Ghazi Ghrairi de répondre : «Que voulaient dire les Tunisiens lorsqu’ils ont chassé un régime dictatorial ? Que la dignité passe avant tout. Or, la dignité ne distingue pas entre celui qui a commis un méfait et celui qui n’en a pas commis. La gloire et la noblesse d’une démocratie d’une guerre contre le terrorisme, c’est de le traiter en respectant la dignité des êtres humains. La personne qui a tué et qui est arrêté a droit à un procès équitable, à être incarcéré dans des conditions humaines mais aussi celui de se voir appliquer les sanctions les plus sévères. Ce n’est pas de la dignité de l’assassin dont il s’agit mais de la dignité de toutes sociétés que de traiter ses assassins en respectant le Droit».

Michel Vauzelle, président de la région Provence-Alpes côte d'azur (Photo Philippe Maillé)
Michel Vauzelle, président de la région Provence-Alpes côte d’azur (Photo Philippe Maillé)

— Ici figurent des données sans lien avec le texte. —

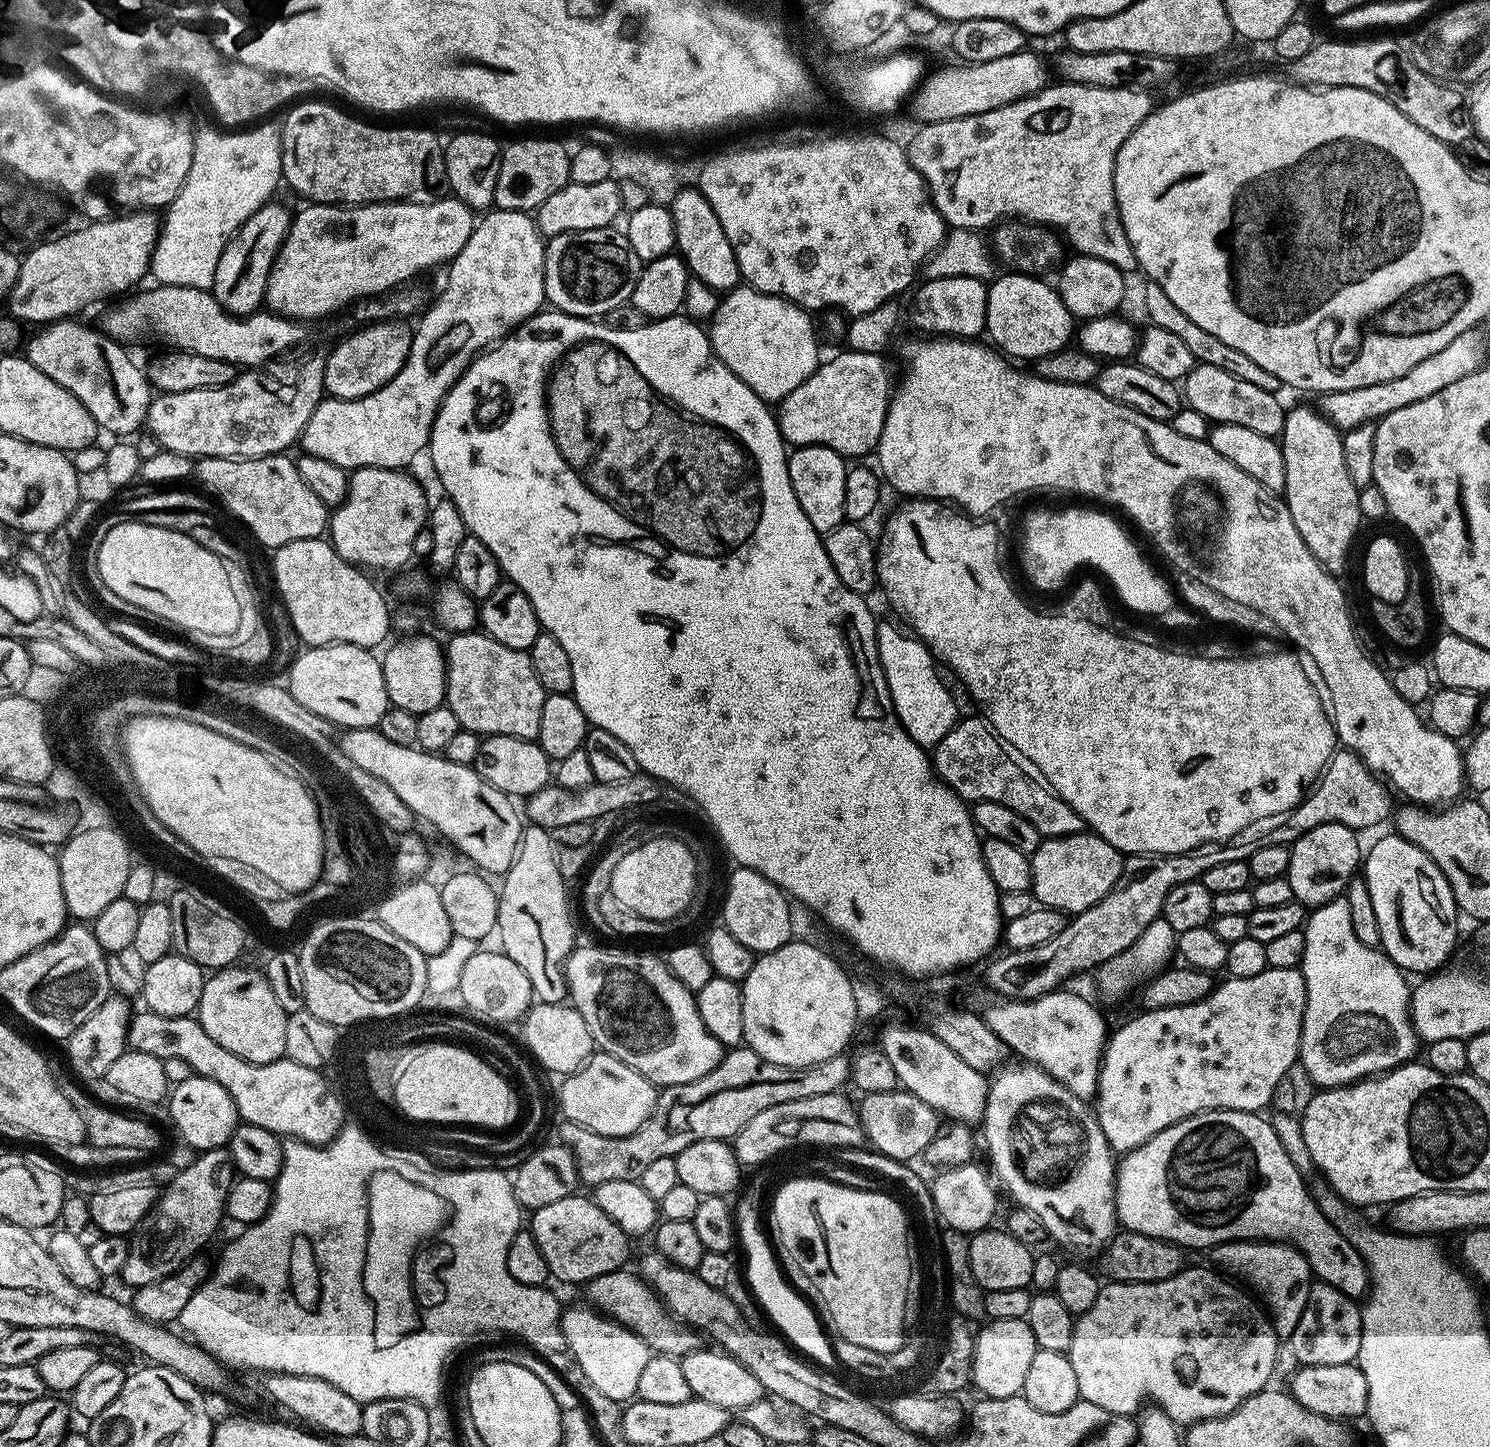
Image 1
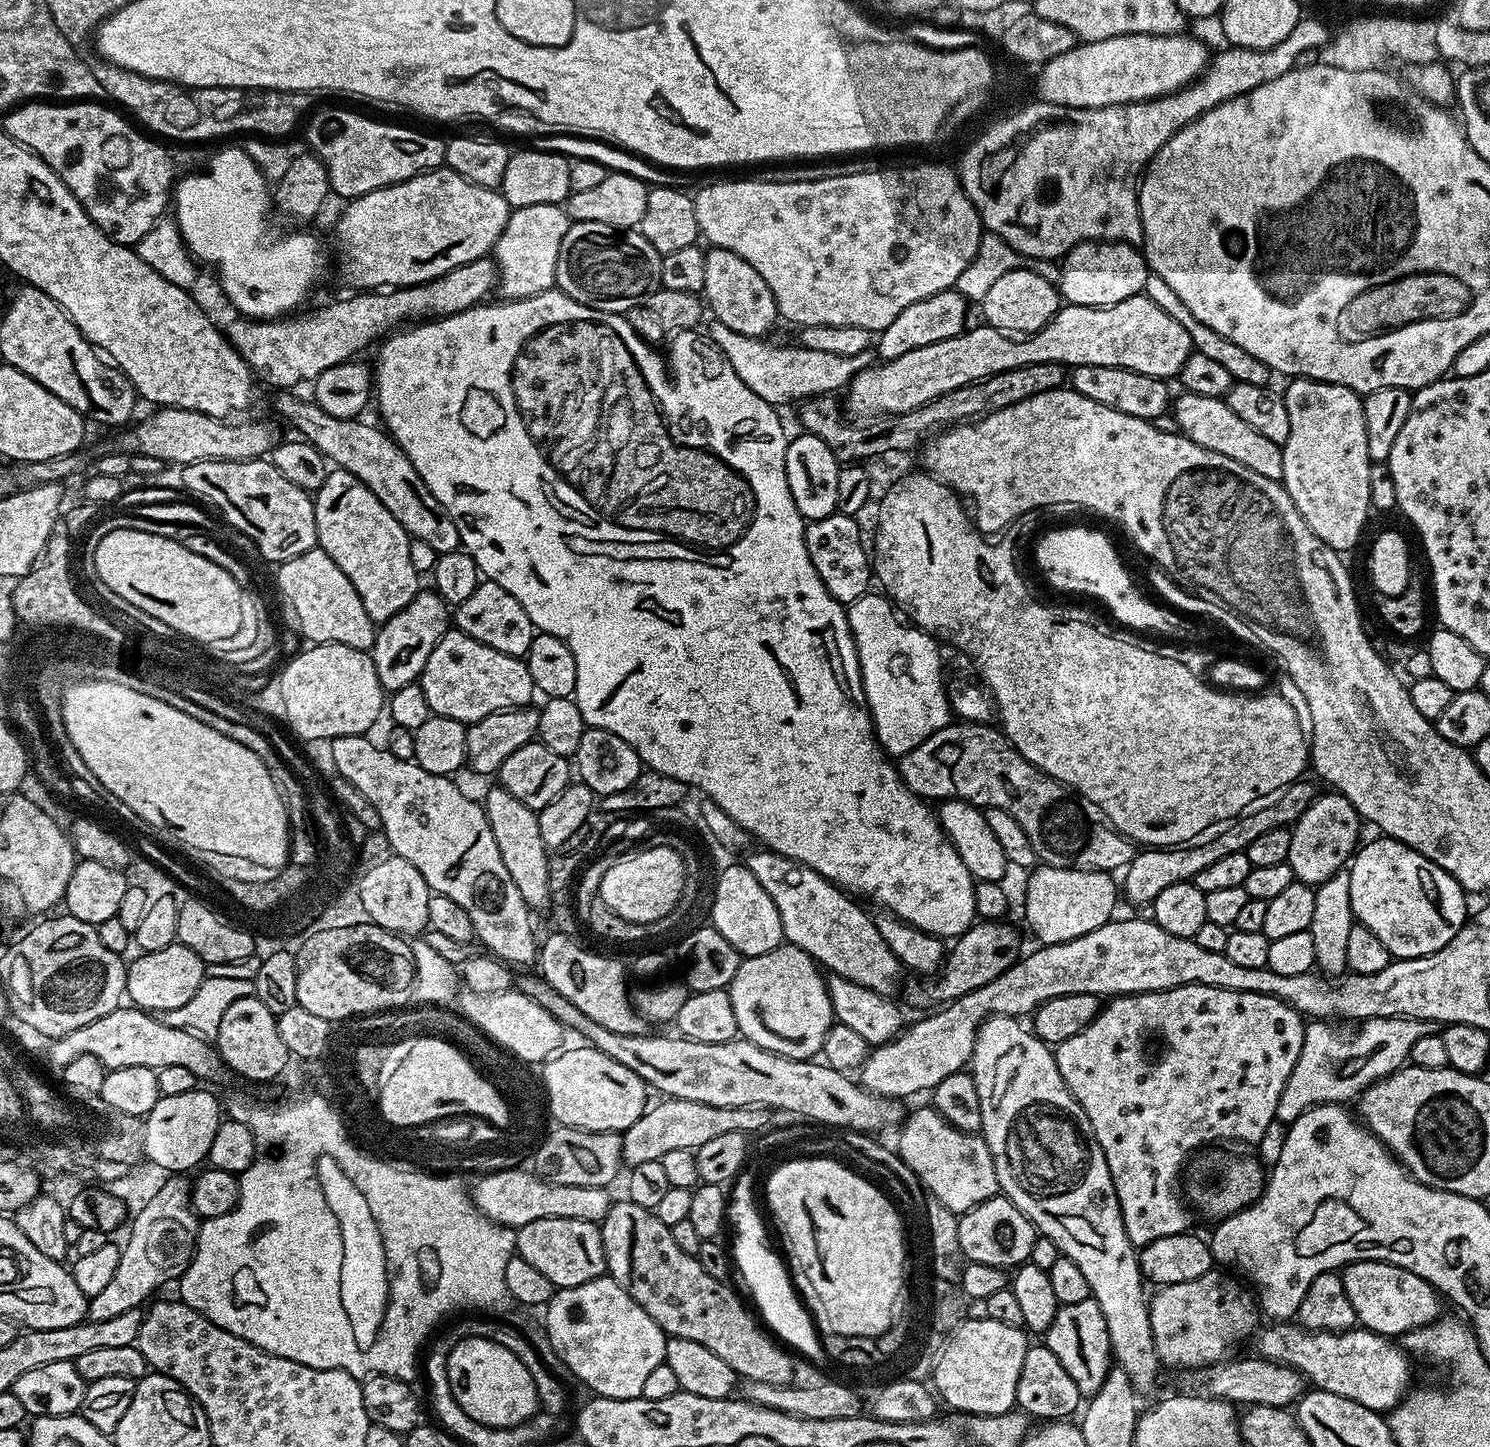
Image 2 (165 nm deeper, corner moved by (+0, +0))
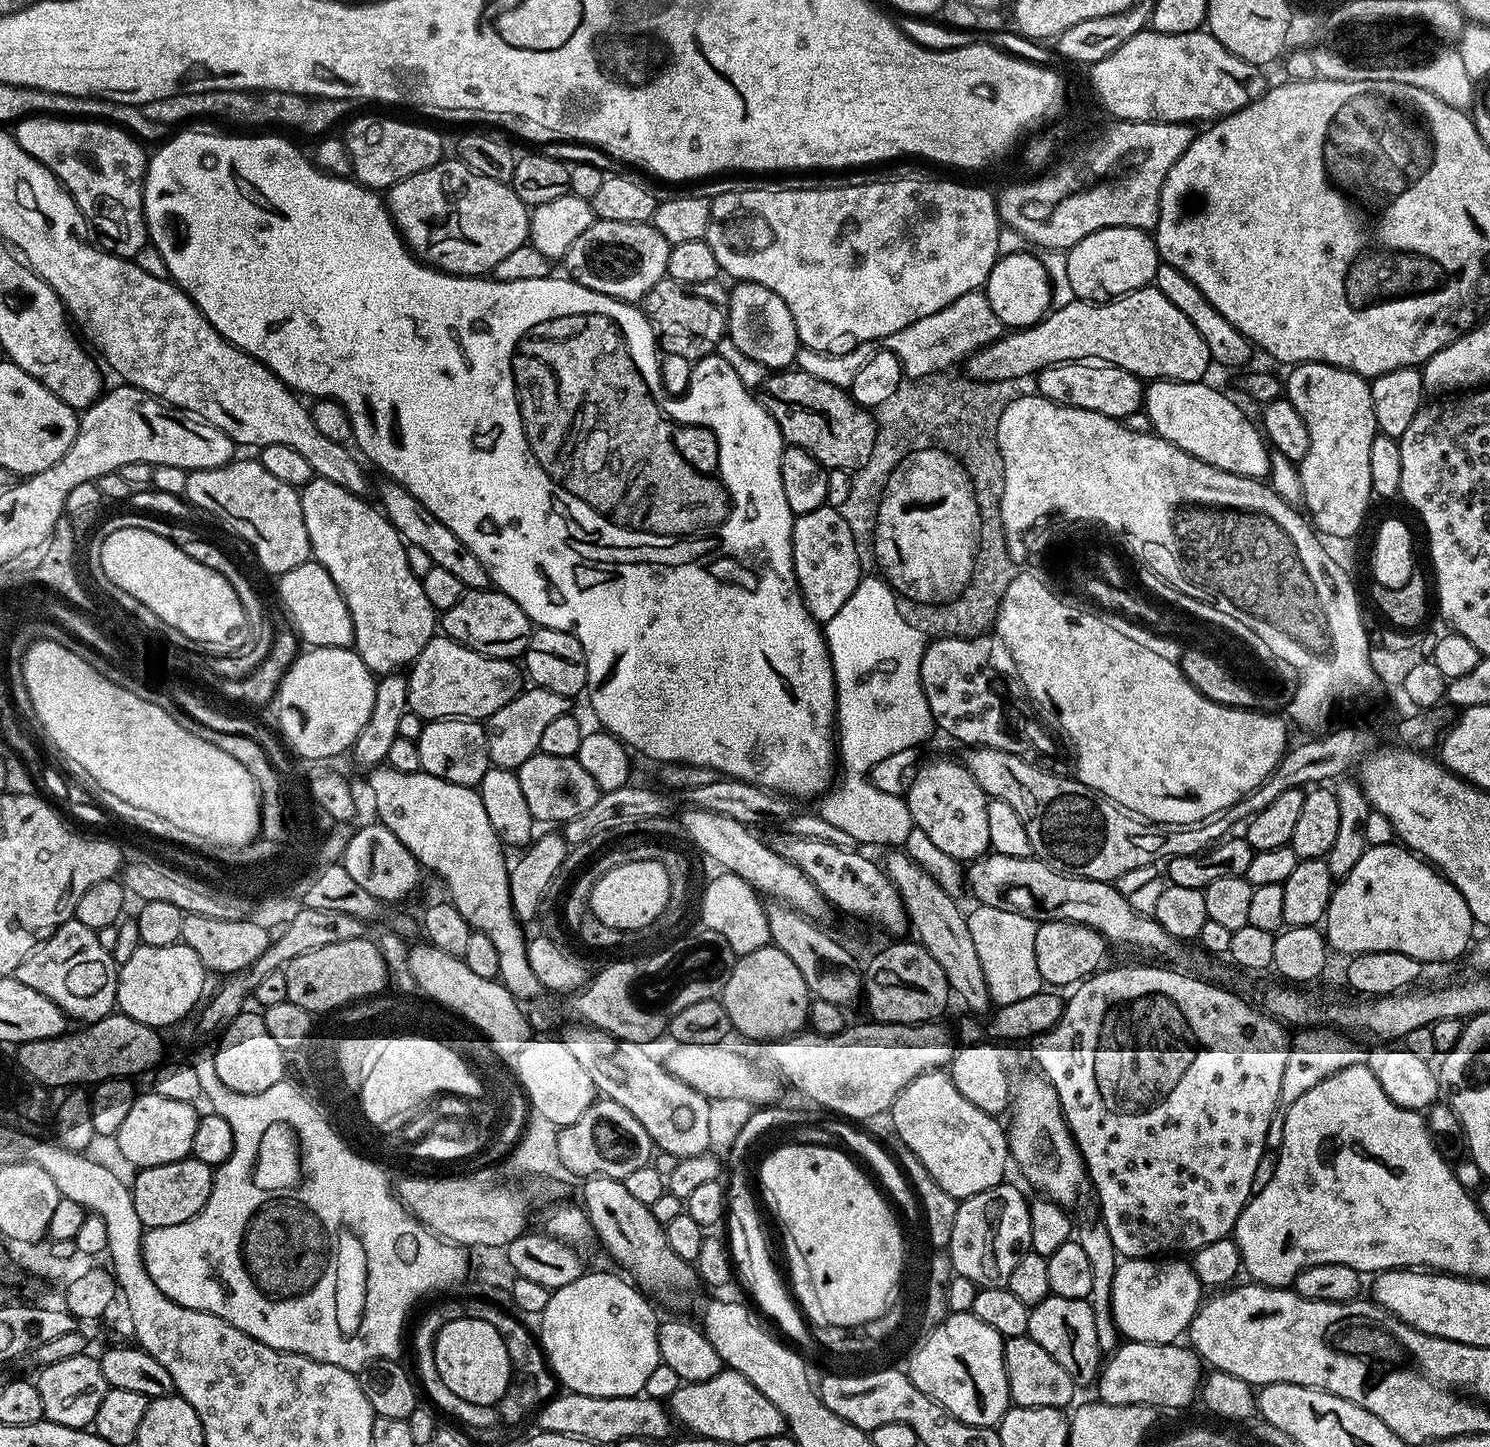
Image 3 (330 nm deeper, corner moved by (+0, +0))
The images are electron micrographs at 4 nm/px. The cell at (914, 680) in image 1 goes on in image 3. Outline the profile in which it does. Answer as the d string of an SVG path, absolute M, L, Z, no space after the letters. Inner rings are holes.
M865 575L863 579L861 579L860 585L858 586L858 590L854 590L854 594L850 594L850 599L846 601L846 606L842 606L842 610L838 610L838 614L834 614L834 618L830 618L830 622L826 625L823 625L822 631L824 634L824 639L828 642L828 653L830 654L830 658L832 659L832 673L834 674L834 682L836 683L836 726L834 729L835 735L838 737L838 764L842 769L842 776L844 772L844 781L839 784L835 790L829 791L827 795L823 797L819 801L820 804L820 816L825 820L826 823L829 824L832 828L837 828L838 831L841 832L844 836L849 836L852 841L857 845L860 844L892 844L888 846L904 846L904 843L907 842L908 839L911 838L912 832L914 836L914 825L912 823L912 815L910 814L910 810L908 809L908 801L904 796L891 796L890 794L882 794L882 790L878 790L875 786L873 786L872 781L870 779L872 775L872 768L874 766L878 766L878 762L884 761L885 758L890 758L890 754L898 754L898 750L910 750L911 748L919 749L921 747L920 743L923 742L924 739L927 738L931 732L934 732L934 725L932 722L932 715L930 714L930 702L926 702L926 694L922 690L922 674L920 673L920 663L922 662L922 654L924 653L924 649L926 647L926 638L923 636L921 632L918 630L914 630L914 626L910 626L910 622L906 622L906 618L902 618L902 614L898 614L898 606L896 605L898 596L897 593L892 591L892 585L888 583L887 580L881 578L879 575L876 576L868 576Z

Au préalable Michel Vauzelle, le président de la Région Provence-Alpes-Côte d’Azur avait rappelé la communauté de destin que représente la Méditerranée, dénoncé l’attentat horrible du Bardo. Crimes commis, comme en France, par des personnes «qui défigurent une religion pour laquelle nous avons tant de respect, l’Islam, grande religion de Paix et de Fraternité». Et de conclure : «Il fallait, dans notre région, rendre hommage à la Tunisie qui est au cœur de la Méditerranée mais aussi de notre cœur».